*CONSIGNE 1*
Selon l'extrait sur les prestations familiales, quel organisme a refusé la demande du père en 2014 ?
*CONSIGNE 2*
Reprenez le texte sur les prestations familiales et poursuivez-le à partir de sa dernière phrase.

Cette initiative, pensée pour simplifier les démarches administratives des travailleurs étrangers au sein de l’Union européenne, garantit le principe d’égalité de traitement avec les travailleurs nationaux et européens en ce qui concerne la rémunération, les conditions de travail et l’accès à l’aide sociale. 

Prestations familiales

Une affaire qui remonte à l’année 2014

L’affaire qui a mis en lumière la controverse des conditions d’accès aux prestations familiales remonte en 2014. 

Une famille de deux enfants originaire d’Arménie, entrée irrégulièrement en France en 2008, tente de se construire une vie sur le territoire. Trois ans plus tard, un nouveau-né vient agrandir la famille, après l’obtention d’une carte de séjour du père qui lui permet d’exercer légalement une activité professionnelle dans l’Hexagone.

En 2014, ce dernier décide d’entreprendre les démarches relatives à la demande des prestations familiales pour ses trois enfants. Malheureusement, la CAF des Hauts-de-Seine lui oppose un refus. La raison ? L’absence de justificatifs attestant l’entrée régulière de ses deux aînés nés en dehors du territoire. 

Égalité de traitement pour tous

Saisi du dossier, le juge national s’est interrogé sur la conformité de la réglementation française sur les conditions d’accès aux prestations familiales au principe de permis unique mentionné dans la directive 2011/98/UE.

*DONNÉES ENREGISTRÉES*
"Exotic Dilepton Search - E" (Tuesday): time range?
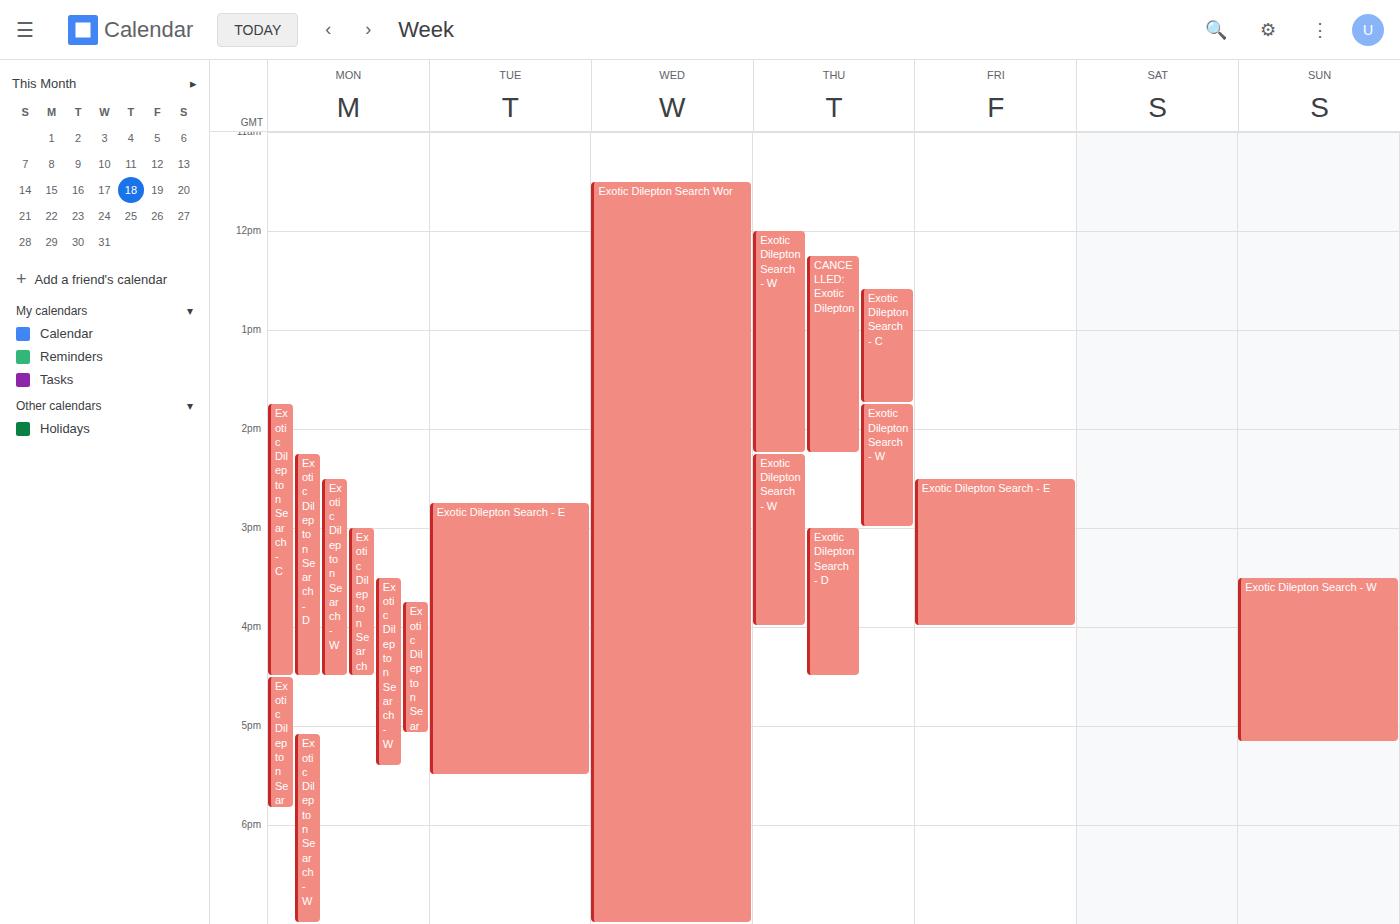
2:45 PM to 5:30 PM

*RÉSULTAT 1*
La CAF des Hauts-de-Seine.

*RÉSULTAT 2*
Le 19 décembre 2024, la CJUE s’est prononcé sur l’affaire avec l’arrêt n° C-664/23. La Cour de justice a notamment insisté que le requérant, titulaire d’un permis unique, a été admis en France dans le respect au droit de l’Union et au droit français. En ce sens, il doit bénéficier du même traitement que les ressortissants français pour la détermination de ses droits, notamment en ce qui concerne l’attribution des prestations familiales.

Pour la CJUE, l’exigence de l’entrée régulière des enfants constitue une charge supplémentaire pour les travailleurs étrangers alors qu’elle ne s’applique pas aux ressortissants français ou européens. Autrement dit, elle représente une inégalité de traitement. 

La France sommée d’adapter sa législation au droit européen

Si une lettre ministre datant du 22 mai 2025 demandait déjà la suppression de l’examen de la condition de régularité d’enfants de travailleurs étrangers, la CJUE a tenu à réitérer cette requête à travers sa lettre d’instruction au réseau du 31 juillet.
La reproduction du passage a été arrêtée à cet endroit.